I have been in email correspondence with Stephen Bloomfield, the local Commander and suggested to him that we try Acceptable Behaviour Contracts (ABCs). Yes – we can have patrols (if we are lucky) and that will move them on – temporarily. But I am for long term resolution – not just pushing a problem into someone else’s back yard.
ABCs were pioneered in Lib Dem run Islington with the Met and involve the police, the parents, the children, and other partners from education, social services, housing – whatever the problems need. Parents and children sign up to an agreed way forward for behaviour and have regular meetings to discuss any difficulties etc. These have worked stunningly well – so much so that Labour Ministers Charles Clarks and Hazel Blears are now advocating this as best practise across the land.
Stephen Bloomfield emails back that this seems just the right sort of case to be taken forward with ABCs but he isn’t promising anything until he knows more.
So at the meeting, the team are there and the issue is raised and we will see what path they take.
One of the most positive and optimistic evenings in my memory in terms of policing (outside of the re-opening of Muswell Hill Police front counter).
Come home to find phone message from Andrew Gilligan – so call him back. Piece in Standard will come out on Monday. He asks how I am getting on – and I say well. Lots of emails from Labour supporters telling me not only that they are going switch from Labour for the first time in their lives and vote for me – but why.
Interestingly – the reasons are not just the war. Iraq certainly leads the field – but the disappointments with Labour are many. It’s feeling very good on the doorsteps – especially as former Tory and Green supporters are getting the tactical voting message that to beat Blair’s candidate they need to vote Lib Dem in Hornsey and Wood Green.
I continue to think about the interview with Gilligan. He asked me about Ken and his stupid remark to a reporter about being like a concentration camp guard – giving great offence to the Jewish community.
A funny thing happened over that whole business – tangentially speaking. I got an email from a very old boyfriend (circa 30 years ago) who was Jewish. We lasted about two weeks when I was at college but became great friends. In fact he came to live with my mother and me when we left college – I left home to get a flat and he stayed with my mother for a further two years.

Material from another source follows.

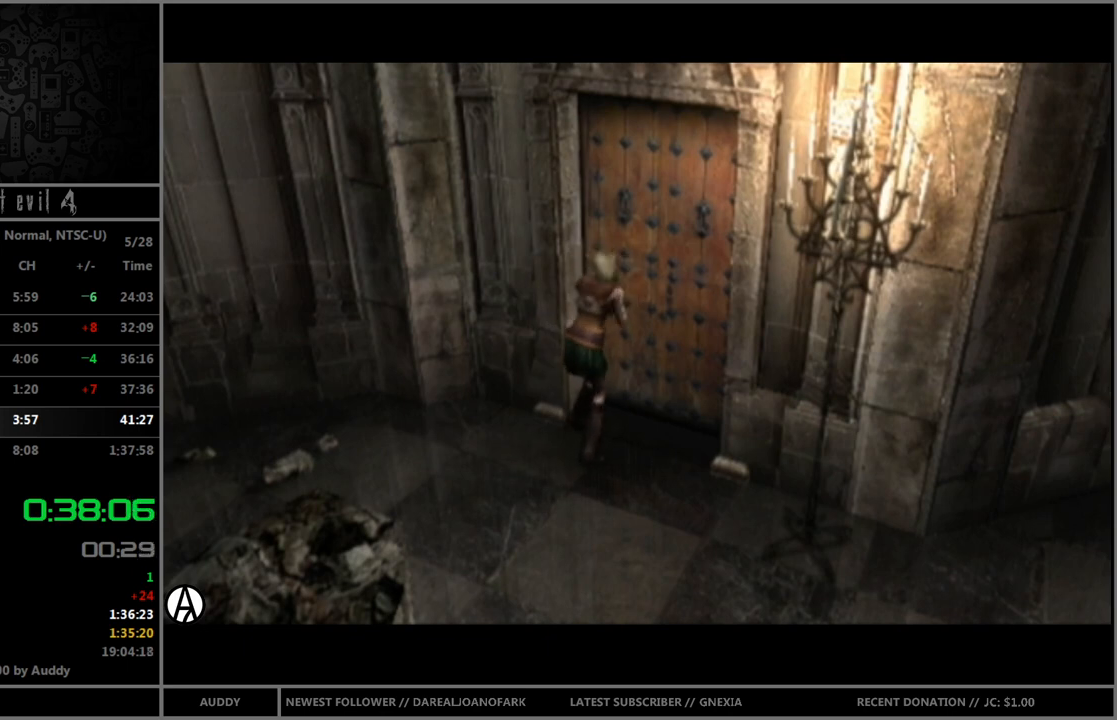
{"buttons": ["R1"], "left_stick": "center", "right_stick": "center", "events": []}
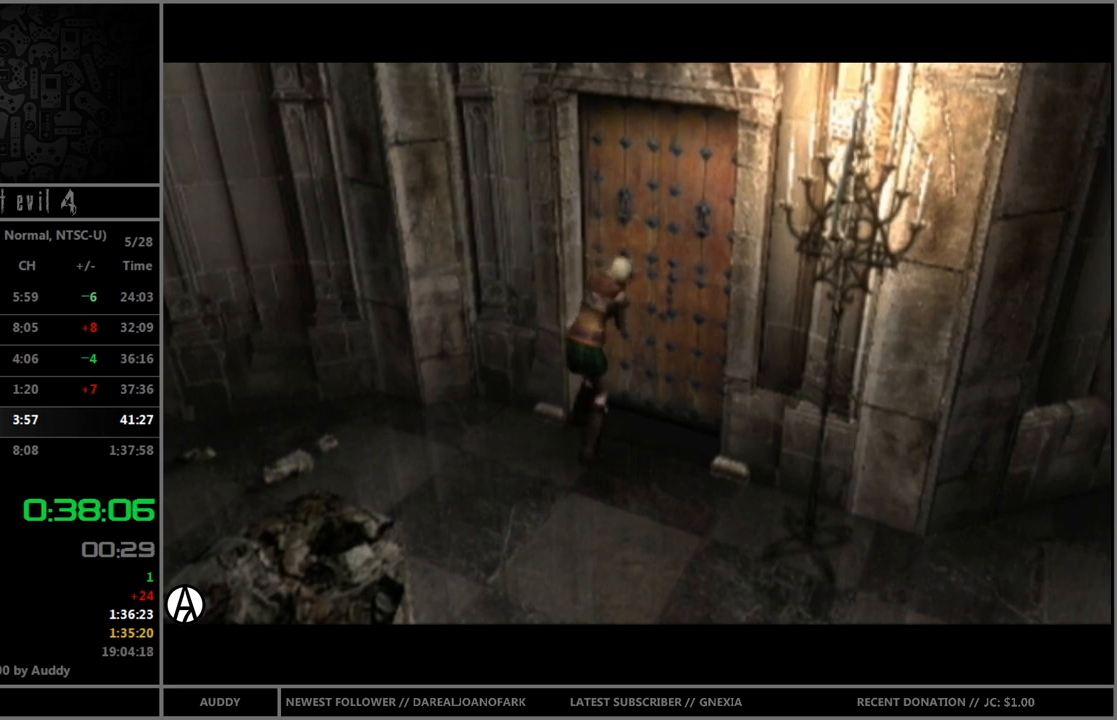
{"buttons": ["R1"], "left_stick": "center", "right_stick": "center", "events": []}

I lost touch probably over 20 years ago – but I suddenly get this email out of the blue. Peter has been looking at the GLA website to find out how to write to Ken to tell him exactly what he thinks of him and his concentration camp remarks.
That is the depth of feeling in the Jewish community that Ken has stirred – Peter was not easily stirred to action in my recollection. Ken apparently totally fails to understand what he’s done. I don’t know why.
Anyway – back to Peter. He stumbles across my name on the web-site and sends an email to me asking if I am the same Lynne he knows. He makes me smile because he puts a ps:
‘you never write, you never visit, you never call…..’
He always did have a good sense of humour. So as he gives a number, I ‘phone him and it is just great. Sounds just the same. He is of course amazed that I am now a politician as I was an art student and a designer last time he looked. Peter, coming from Rhodesia as was, was always somewhat right wing (mild description). He said he had voted for Blair in ’97 because he was the most right-wing politician in British politics!
Then go into overdrive in effort to get everything in order for the General Election. News of the Pope’s death dominates everything today. The party decides not to knock on doors today, but we have our internal campaign team meeting in the evening.
This will take place weekly now until the election and is at my house. We run thought where we are on our campaign plan and try and make sure any gaps are filled. Then more paperwork and emails – as ever!